Don't think of this as a step-by-step, but instead, these are a few things that you can do to make stretching your wetsuit a lot more efficient while minimizing the risks. So, here are a few pointers:
- For larger areas start by slowly twisting the wetsuit, almost like ringing it out. Remember, slow and steady is best, and you do not want to twist the wetsuit too tightly.
- While the wetsuit is twisted, both you and your buddy should give a few light pulls. For this part, one of you should hold the waist while the other has the neck. Try not to tug on the arms or legs just yet.
- Unravel the wetsuit and give it a good shake.
- Now, start with the legs. I prefer to do them individually.
- Next, move on to the arms.
- Finally, do the holes that your limbs go through. You can use your hands for this, and you do not need a buddy. Please be careful not to stretch them too much as you don't want to tear or over stretch these areas.
Remember, when doing the arms and legs, you want to have your buddy holding the base of the limb instead of holding the opposite end of the wetsuit; otherwise, you aren't getting a full stretch on that specific limb, and that is why I prefer to do them individually rather than the entire wetsuit all at once.
Let Your Larger Friend Wear It
Unfortunately, this only works if you have a friend that is bigger than you and is happy to spend an hour or so uncomfortable for you. They need to be a little bigger than you, and they would have to be comfortable getting into an exceptionally tight wetsuit.
Remember, if it is tight for you, it'll be even tighter for your bigger friend.
If they can wear the wetsuit for just 5 minutes before you surf or dive session it can help a little bit. However, if they wear it for an entire session (or multiple sessions) that can help stretch it out even more. This will help to speed up the break in process and stretch out the neoprene.
Make A Stretching Template With Wood and Towels
Full disclaimer here I have never gone to this extreme measures myself in order to stretch a wetsuit. But I did find some people talking about it on forums online.
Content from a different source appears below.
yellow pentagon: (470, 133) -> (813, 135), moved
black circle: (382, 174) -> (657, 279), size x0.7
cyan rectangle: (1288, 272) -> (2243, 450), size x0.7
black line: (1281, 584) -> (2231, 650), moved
The idea here is to build a template out of wood and wrap it in a thick amount of towels (so the wood doesn't cut or damage the neoprene).
Place this template inside your wetsuit so that the wetsuit is in a state of constant stretch. You want the neoprene to be near a maximum stretch as a small stretch is unlikely to do much at all.
It sounds like it would be an absolute mission and punish to get the template inside the wetsuit so that it's stretching it in the correct way. However, the benefit is once you get it in you can leave it for multiple days at a time to encourage permanent stretching.
This carriers some risks, like stretching too much in the wrong places, as it's not conforming to your body but rather a wooden template.
But if your wetsuit really is too small and unwearable anyway and you deem it worth the risk then this can be a good last resort option for a maximum stretch.
Stretching Your Wetsuit: What Not To Do
Right, wetsuits are not cheap. So, I want to discuss a few things you should avoid doing when stretching your suit. If you want to minimize the risks involved, I recommend that you keep reading:
- Do not soak it in warm water. The only time you use warm water is when you try to restore an old one. Soaking it in warm water before stretching it might weaken the integrity of the neoprene.
- In my experience, you should only stretch your wetsuit in terms of its length. Try to avoid pulling a wetsuit sideways, especially in the torso area. You don't want to weaken the zipper of the wet suit.
- Again, I have to mention you should never stretch the holes too much. A wet suit is supposed to keep you warm, and you would want the suit to create a seal around your limbs. If there is no proper seal, water will seep into the suit, making it irrelevant.
An article like this can always be subjective. What works for some people doesn't work for others. You will notice that most people talk about breaking in a wetsuit rather than stretching it because that is what people typically do. They allow the suit to become looser over time. I just wanted to help you speed up the process.